Die neuen Namen versinnbildlichen, dass sich die jungen Männer vom Leben als Kinder oder Nachkommen verabschiedet haben. Ein jeder verfolgt seinen eigenen Weg.

Der Dunstans führt in die Hagiologie. Er hat die fixe Idee, die "kleine Madonna" wiederzufinden, die ihm in Passchendaele begegnet war.

Er wird sie finden, an einem ganz anderen Ort. 

 

So ergeht es ihm auch mit Paul Dempster.
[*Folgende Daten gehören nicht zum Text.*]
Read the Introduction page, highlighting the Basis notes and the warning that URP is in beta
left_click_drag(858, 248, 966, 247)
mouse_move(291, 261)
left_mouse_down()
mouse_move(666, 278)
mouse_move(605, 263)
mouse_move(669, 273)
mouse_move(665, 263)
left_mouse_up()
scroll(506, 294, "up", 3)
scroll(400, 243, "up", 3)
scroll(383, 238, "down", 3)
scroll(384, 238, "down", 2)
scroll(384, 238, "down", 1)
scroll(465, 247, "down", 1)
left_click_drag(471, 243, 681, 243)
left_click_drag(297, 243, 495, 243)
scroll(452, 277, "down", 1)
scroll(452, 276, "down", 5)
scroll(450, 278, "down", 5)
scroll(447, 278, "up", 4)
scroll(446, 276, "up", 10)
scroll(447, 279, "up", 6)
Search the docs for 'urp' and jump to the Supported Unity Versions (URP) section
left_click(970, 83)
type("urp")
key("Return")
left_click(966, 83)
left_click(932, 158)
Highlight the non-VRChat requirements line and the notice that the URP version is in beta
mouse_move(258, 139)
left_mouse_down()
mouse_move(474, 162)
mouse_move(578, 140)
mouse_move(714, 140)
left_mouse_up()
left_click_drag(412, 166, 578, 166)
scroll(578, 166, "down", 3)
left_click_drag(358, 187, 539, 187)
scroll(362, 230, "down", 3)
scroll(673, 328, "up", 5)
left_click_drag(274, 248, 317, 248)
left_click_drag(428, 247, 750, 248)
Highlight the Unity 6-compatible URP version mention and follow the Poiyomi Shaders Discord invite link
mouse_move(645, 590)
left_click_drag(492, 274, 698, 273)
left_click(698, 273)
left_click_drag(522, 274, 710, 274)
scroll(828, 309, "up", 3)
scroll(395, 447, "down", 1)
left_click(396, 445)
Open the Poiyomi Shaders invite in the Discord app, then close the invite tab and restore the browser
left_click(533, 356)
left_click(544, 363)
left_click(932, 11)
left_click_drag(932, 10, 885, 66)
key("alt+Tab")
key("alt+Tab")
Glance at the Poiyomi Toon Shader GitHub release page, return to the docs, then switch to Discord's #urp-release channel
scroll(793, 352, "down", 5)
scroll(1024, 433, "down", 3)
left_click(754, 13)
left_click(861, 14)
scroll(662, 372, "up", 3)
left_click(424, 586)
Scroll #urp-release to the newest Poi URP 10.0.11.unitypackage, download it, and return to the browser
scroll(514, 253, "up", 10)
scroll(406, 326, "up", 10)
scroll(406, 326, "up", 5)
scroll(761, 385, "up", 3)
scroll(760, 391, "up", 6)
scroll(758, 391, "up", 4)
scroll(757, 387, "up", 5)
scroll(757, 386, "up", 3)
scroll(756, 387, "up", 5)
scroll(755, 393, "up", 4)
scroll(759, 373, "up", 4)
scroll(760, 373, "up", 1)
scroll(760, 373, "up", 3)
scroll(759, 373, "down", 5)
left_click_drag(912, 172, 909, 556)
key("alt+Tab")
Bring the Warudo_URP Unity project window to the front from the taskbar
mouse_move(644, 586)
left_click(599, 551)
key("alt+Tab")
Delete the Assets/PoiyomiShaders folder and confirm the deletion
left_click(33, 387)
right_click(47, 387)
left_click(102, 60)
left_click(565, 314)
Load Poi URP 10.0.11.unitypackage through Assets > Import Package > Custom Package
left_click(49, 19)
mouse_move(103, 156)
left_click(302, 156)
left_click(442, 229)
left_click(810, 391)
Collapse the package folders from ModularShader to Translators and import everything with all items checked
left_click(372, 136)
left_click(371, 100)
Zum ersten Mal findet er ihn in einem Dorf in Tirol, Jahre später in Latein-amerika - aus Paul ist Magnus Eisengrimm geworden, ein aufstrebender Magier.

 

Die Leben der drei Männer sind schicksalhaft miteinander verknüpft: das des Lehrers und Wissenschaftlers mit dem

des Geschäftsmannes und Politikers, sowie dem des mit zehn Jahren davongelaufenen Paul, für den Dunstan als versierter Autor eine passende Biographie erfindet, die zu einem Verkaufsschlager wird.

 

Viele Themen werden angesprochen in diesem Roman, es tauchen die schrägsten Typen auf, wie zum Beispiel der Jesuit und "Bollandist" Pater Blazon, die merkwürdigsten Zufälle ereignen sich, in einem Punkt bleibt der Ich-Erzähler Dunstan sich treu: er blickt völlig offen und ehrlich zurück, bemüht sich, alles so zu beschreiben, wie es damals war und nicht wie es im Rückblick erscheint. Trotz all der Verluste,

die er erlebt hat, all die Schrecken, die er (nicht nur auf den Schlachtfeldern des Krieges) überstehen musste, berichtet er mit einer heiteren Ironie, er scheint gegen Bitterkeit gefeit.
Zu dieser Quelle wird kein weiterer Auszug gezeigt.